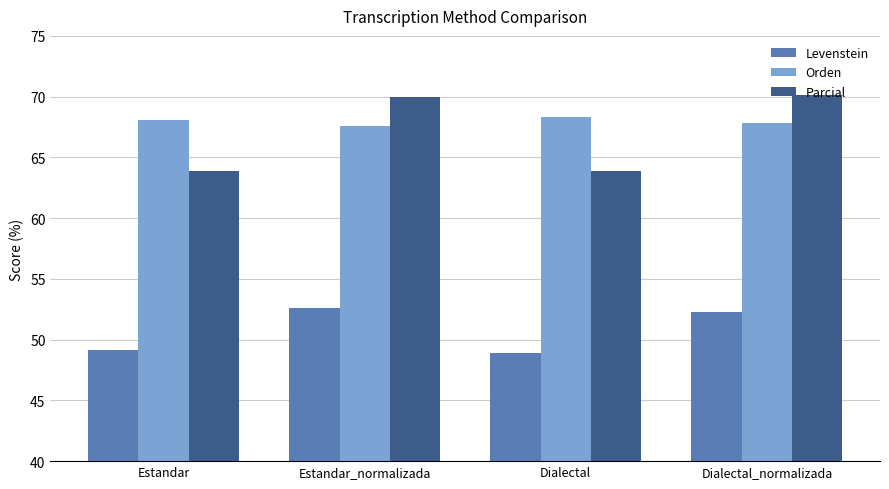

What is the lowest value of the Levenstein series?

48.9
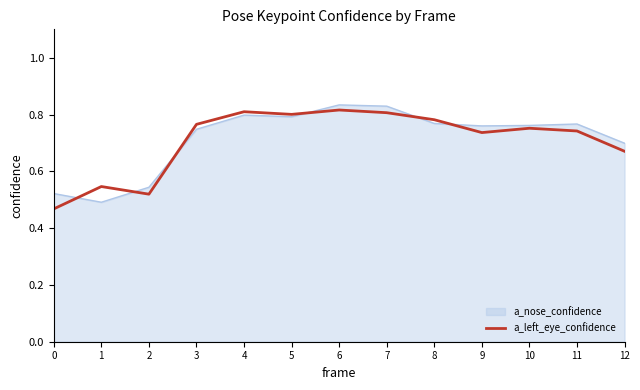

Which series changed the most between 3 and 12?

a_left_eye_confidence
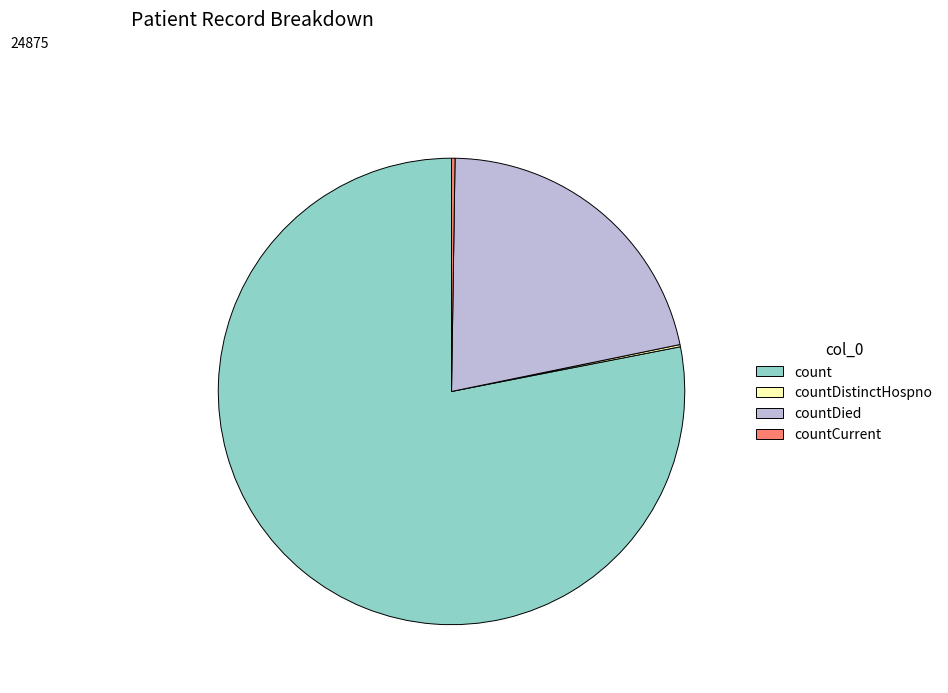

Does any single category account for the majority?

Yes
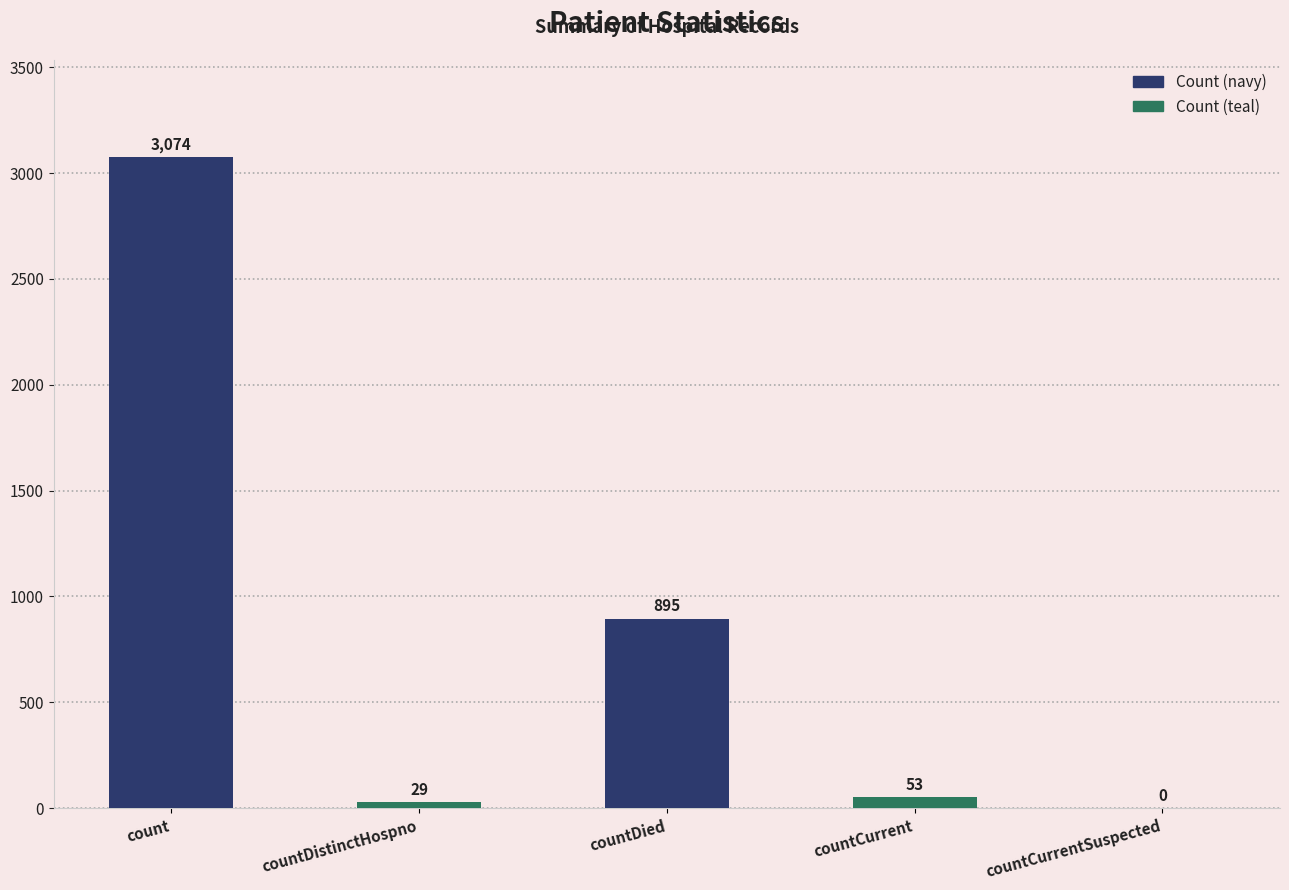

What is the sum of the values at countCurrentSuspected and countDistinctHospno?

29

TASK STATEMENT »
Change every "series" in the records to "line" and copy them out again with nothing else altered. Leave out the pictures.

YOUR SOLUTION »
What is the lowest value of the Levenstein line?

48.9

Which line changed the most between 3 and 12?

a_left_eye_confidence

Does any single category account for the majority?

Yes

What is the sum of the values at countCurrentSuspected and countDistinctHospno?

29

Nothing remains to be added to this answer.